Entries taken from a collection:
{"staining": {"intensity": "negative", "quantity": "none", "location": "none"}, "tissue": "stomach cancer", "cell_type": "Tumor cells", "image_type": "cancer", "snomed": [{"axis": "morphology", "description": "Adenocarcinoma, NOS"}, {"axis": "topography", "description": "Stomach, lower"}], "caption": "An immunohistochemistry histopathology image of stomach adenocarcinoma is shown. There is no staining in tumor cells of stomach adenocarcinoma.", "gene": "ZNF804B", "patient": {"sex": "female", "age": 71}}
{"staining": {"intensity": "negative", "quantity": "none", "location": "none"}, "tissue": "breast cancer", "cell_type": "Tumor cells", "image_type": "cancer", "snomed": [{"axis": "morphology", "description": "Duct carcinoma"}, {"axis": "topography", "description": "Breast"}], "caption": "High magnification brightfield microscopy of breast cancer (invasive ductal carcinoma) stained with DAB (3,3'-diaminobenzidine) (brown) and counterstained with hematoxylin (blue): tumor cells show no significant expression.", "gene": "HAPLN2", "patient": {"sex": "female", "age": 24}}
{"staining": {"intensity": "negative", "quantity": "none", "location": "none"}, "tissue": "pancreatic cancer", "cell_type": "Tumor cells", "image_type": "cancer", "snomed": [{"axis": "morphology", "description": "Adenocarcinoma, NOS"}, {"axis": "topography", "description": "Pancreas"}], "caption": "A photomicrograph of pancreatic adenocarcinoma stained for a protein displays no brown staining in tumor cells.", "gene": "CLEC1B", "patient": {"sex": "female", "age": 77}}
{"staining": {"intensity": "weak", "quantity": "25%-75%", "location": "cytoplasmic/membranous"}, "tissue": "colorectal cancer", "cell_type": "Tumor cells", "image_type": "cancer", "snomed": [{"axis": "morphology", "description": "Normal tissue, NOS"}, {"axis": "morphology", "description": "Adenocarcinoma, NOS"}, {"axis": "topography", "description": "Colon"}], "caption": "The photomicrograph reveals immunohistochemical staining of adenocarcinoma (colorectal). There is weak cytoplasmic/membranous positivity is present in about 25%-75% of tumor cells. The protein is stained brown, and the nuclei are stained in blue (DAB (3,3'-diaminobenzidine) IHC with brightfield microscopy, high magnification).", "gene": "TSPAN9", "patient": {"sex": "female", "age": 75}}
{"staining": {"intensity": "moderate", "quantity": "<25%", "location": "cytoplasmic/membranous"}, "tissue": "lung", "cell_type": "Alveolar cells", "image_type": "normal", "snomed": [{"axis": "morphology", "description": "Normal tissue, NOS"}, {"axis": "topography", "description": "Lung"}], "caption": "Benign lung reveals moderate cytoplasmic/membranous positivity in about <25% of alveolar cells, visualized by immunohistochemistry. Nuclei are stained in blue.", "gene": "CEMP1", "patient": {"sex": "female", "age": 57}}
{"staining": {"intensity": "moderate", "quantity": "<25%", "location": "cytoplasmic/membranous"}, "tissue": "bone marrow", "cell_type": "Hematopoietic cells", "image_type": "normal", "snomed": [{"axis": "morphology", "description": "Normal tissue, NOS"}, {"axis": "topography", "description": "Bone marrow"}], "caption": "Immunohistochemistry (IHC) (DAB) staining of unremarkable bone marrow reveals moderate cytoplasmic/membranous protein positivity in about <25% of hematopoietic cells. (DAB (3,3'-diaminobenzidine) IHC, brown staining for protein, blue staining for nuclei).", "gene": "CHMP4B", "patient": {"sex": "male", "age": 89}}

Description of the task:
Only lines containing "photomicrograph" belong in the answer; copy every such line from the records.

Answer:
{"staining": {"intensity": "negative", "quantity": "none", "location": "none"}, "tissue": "pancreatic cancer", "cell_type": "Tumor cells", "image_type": "cancer", "snomed": [{"axis": "morphology", "description": "Adenocarcinoma, NOS"}, {"axis": "topography", "description": "Pancreas"}], "caption": "A photomicrograph of pancreatic adenocarcinoma stained for a protein displays no brown staining in tumor cells.", "gene": "CLEC1B", "patient": {"sex": "female", "age": 77}}
{"staining": {"intensity": "weak", "quantity": "25%-75%", "location": "cytoplasmic/membranous"}, "tissue": "colorectal cancer", "cell_type": "Tumor cells", "image_type": "cancer", "snomed": [{"axis": "morphology", "description": "Normal tissue, NOS"}, {"axis": "morphology", "description": "Adenocarcinoma, NOS"}, {"axis": "topography", "description": "Colon"}], "caption": "The photomicrograph reveals immunohistochemical staining of adenocarcinoma (colorectal). There is weak cytoplasmic/membranous positivity is present in about 25%-75% of tumor cells. The protein is stained brown, and the nuclei are stained in blue (DAB (3,3'-diaminobenzidine) IHC with brightfield microscopy, high magnification).", "gene": "TSPAN9", "patient": {"sex": "female", "age": 75}}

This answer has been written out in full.